Case statements are different however in that they do not allow their operands to be evaluated at runtime. They must be constants evaluated at compile time. However, they can include multiple constants in the same block by simply adding another case. This is how the library handles the
X token, which doubles the number of matching integer values. Each time an
X token appears in the
flags_x macro, the macro must "split" and determine both sets of values that the
swtich_flags_x macro creates. A new
case label is then generated.
Here is what the simple (two parameter) case expands to after preprocessing:
switch (((a > b) ? 1 : 0) | (((c != d) ? 1 : 0) << 1))
With a bit of simplification, the above reduces down to this:
switch ((a > b ? 1 : 0) | ((c != d ? 1 : 0) << 1))
Performance of this library was a key concern.
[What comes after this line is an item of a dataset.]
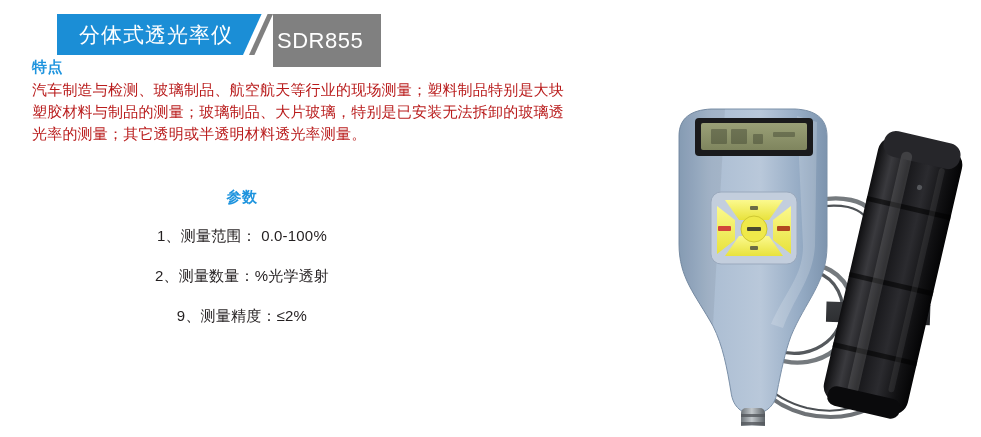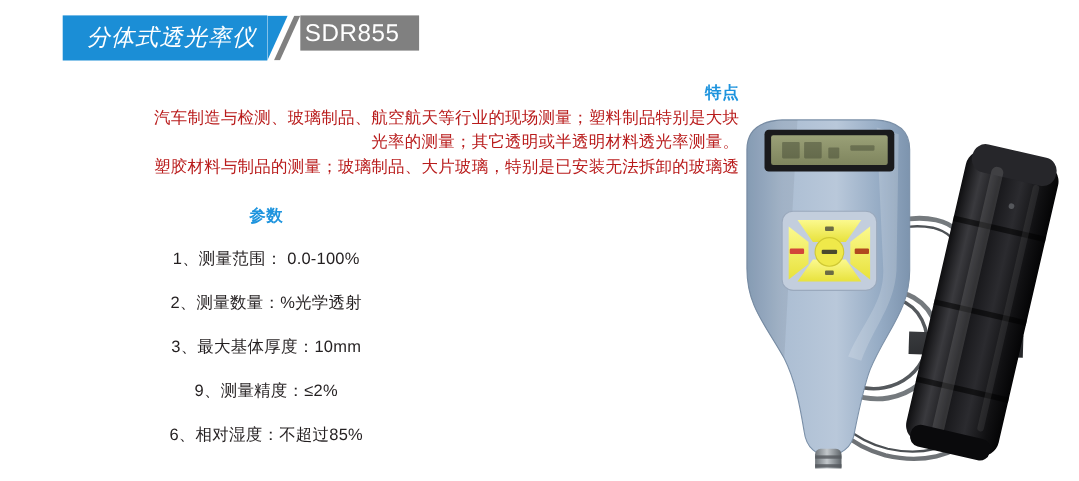"分体式透光率仪" .banner-blue { font-style: italic -> none }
I did not want it to take any more time or memory than more traditional methods. The implementation scheme accomplishes this well by taking advantage of the compiler to optimize away constants when possible. Since it is made up completely of macros, it won't add any size to binaries. The only performance trade-off to be considered is that the library does not support conditional evaluation (see Caveats above).
The library requires that the user specify the number of arguments redundantly by using a suffix on the name of the macro itself. A possible solution to this problem is to use variadic macros as specified in C99. However, this would limit the audience of the library to those with conforming preprocessors. The library as it stands now is usable with almost any decent C preprocessor, which makes the library applicable to very wide audience. The addition of variadic forms of the macros in the library would be a possible improvement to the library.
I created this library to solve a particularly ugly piece of code I was writing and hope that it can be used by others to spruce up their own code. Please let me know if you use this code and any improvements that you feel would be helpful. Some possible improvements would be variadic versions of the macros, detection and automatic elimination of overlapping cases and a higher limit on the number of arguments.